— REQUEST —
In the data that follows, find the line with "formato o anno"; transcribe it, every later line up to the one with "CeDe.ch è il", and that line as well, exactly and with no others.

— RECORDS SUPPLIED —
· · · ·

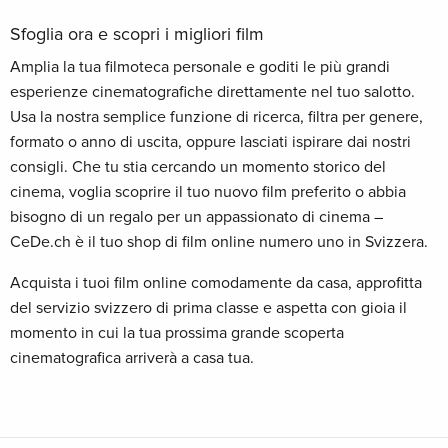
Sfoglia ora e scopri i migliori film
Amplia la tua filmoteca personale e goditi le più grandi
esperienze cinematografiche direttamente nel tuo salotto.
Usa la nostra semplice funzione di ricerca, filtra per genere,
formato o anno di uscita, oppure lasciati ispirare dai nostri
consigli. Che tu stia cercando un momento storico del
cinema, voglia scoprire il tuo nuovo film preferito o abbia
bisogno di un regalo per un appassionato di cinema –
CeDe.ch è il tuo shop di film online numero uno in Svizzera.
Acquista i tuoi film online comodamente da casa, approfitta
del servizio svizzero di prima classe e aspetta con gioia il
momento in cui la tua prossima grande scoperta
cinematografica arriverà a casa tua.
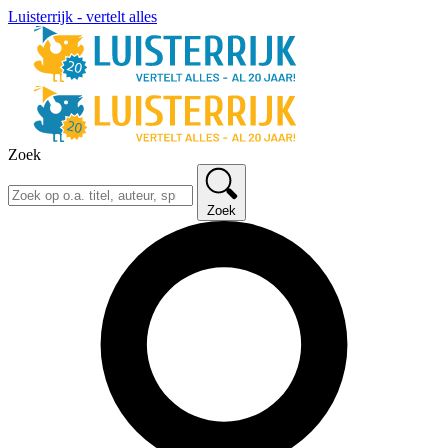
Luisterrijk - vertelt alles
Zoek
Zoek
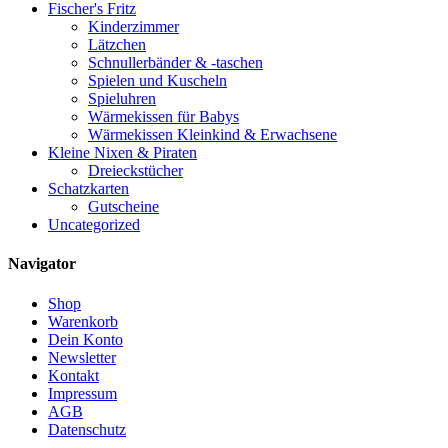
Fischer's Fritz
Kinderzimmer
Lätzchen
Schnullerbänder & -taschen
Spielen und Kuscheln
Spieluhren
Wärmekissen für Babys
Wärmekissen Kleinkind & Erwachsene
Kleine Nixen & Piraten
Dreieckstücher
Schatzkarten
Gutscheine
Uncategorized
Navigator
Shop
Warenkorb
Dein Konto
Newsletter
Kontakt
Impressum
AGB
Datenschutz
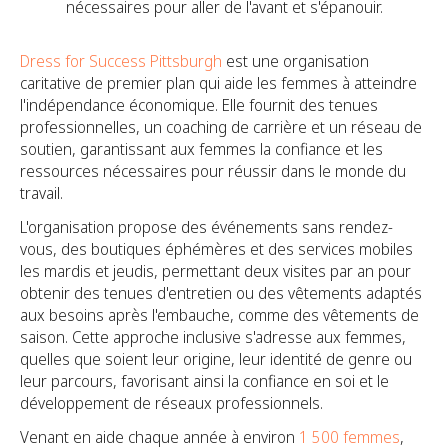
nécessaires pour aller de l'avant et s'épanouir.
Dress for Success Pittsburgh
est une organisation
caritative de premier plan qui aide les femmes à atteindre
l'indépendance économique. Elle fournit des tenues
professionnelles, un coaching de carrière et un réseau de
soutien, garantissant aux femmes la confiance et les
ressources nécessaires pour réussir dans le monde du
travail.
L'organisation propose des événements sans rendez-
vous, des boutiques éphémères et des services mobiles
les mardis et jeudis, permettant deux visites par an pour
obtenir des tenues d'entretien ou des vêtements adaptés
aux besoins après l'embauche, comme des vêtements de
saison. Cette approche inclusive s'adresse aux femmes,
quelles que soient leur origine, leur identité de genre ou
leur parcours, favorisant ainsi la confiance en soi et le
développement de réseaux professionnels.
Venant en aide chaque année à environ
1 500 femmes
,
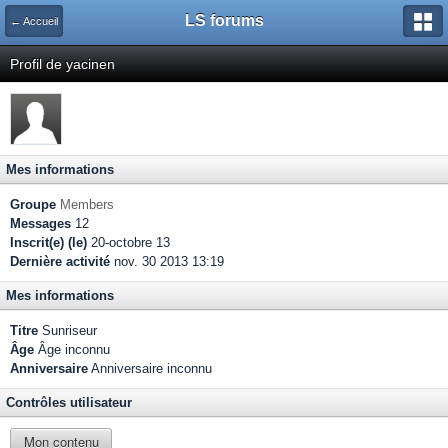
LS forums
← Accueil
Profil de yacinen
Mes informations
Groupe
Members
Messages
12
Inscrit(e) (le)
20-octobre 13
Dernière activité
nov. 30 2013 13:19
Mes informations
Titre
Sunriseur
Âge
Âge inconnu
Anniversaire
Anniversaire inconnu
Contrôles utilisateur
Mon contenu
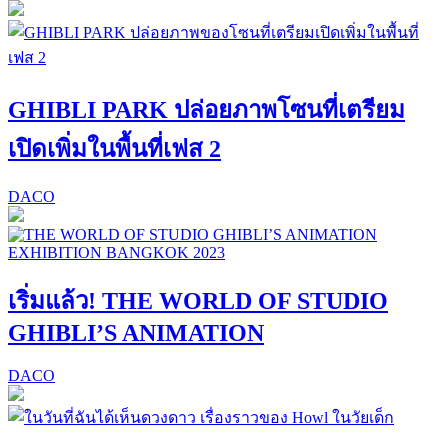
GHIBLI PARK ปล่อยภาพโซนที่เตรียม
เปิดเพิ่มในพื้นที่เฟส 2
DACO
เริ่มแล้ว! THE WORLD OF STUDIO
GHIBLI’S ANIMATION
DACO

· · · ·

— ANSWER TO THIS TASK —
formato o anno di uscita, oppure lasciati ispirare dai nostri
consigli. Che tu stia cercando un momento storico del
cinema, voglia scoprire il tuo nuovo film preferito o abbia
bisogno di un regalo per un appassionato di cinema –
CeDe.ch è il tuo shop di film online numero uno in Svizzera.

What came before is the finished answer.